Page >>
● ● ● ● ●
Genre: Cabaret, Live Music

Venue: C Royale

Festival:


Low Down

Life in a supermarket is just like the plot of an opera – full of unexpected items in odd places and lots of moaning and wailing.

Review

Supermarkets.  Great places to watch people.  All walks of life can be found in their crowded aisles, fretting over the fettucine or obsessing over the size of the aubergines.  And that’s just the staff.  Throw customers into the mix and you’ve got the perfect setting for……..an opera.

Well, that’s what Steve Clarke thinks, at any rate.  He claims to have discovered the sequel to Puccini’s Tosca, tucked away in the back of a sock drawer somewhere, forgotten and only half completed by the now long dead composer.  And he could be right, for Tesco, The Opera has all the hallmarks of the great Italian’s style.  Soaring arias, a hero, a heroine, the obligatory villain and the comic role inserted to defuse the melodramatic tension that has normally built to a crescendo somewhere in Act III.  Oh, and plenty of that wobbly singing where there’s a lot of vibrato, awkward intervals for the singer to master and much wringing of hands, what the buffs call recitative.
● ● ● ● ●
Recorded information >>
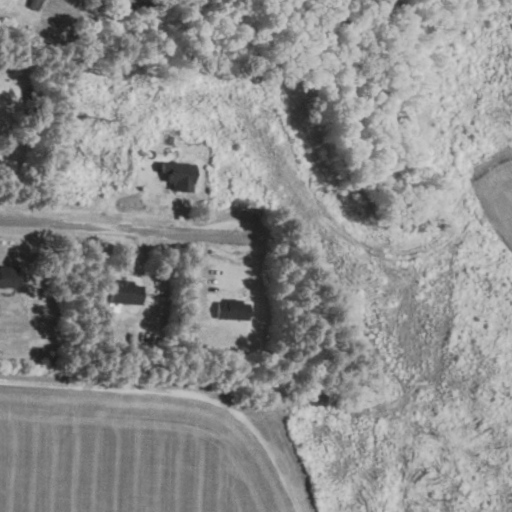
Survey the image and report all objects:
building: (33, 3)
building: (34, 3)
building: (179, 174)
building: (179, 174)
road: (128, 226)
building: (7, 275)
building: (7, 275)
building: (124, 291)
building: (125, 291)
building: (232, 308)
building: (232, 309)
● ● ● ● ●
Things to do >>
1. In the opera review, which work does Steve Clarke claim to have found the sequel to?
2. List the character roles the opera review names as hallmarks of Puccini's style.
3. Please carry on the review of Tesco, The Opera from its last sentence.

Expected answers >>
1. Puccini's Tosca.

2.
- a hero
- a heroine
- the obligatory villain
- the comic role

3.
Clarke’s written some very droll, dry lyrics around the mix of people you see in any supermarket. For example, he gently parodies the types of shopper; the elderly, with time on their hands and completely oblivious of anyone else; the free spirit, whirling around the aisles, picking goods at random from the shelves; the OCD shopper, with a list and an optimised route plan.  The staff get similar treatment, with the cleaner cast in the comic role and the check-out supervisor as the heroine.

It’s all quite clever stuff, nicely written, a gentle examination of middle-class habits and their shopping foibles.  And, judging by the looks and reaction of the audience, many of them fall into and recognise the traits that Clarke is singing about.

It’s one man, his piano, some songs and a few groan-worthy jokes.  A pleasant forty-five minutes.  I’d have urged you to “check it out” and warned you that there is “no cashback” but those two particularly groany gags have already been used the show’s PR material made available to us hard-pressed hacks.  Ah well, every little helps, as they say.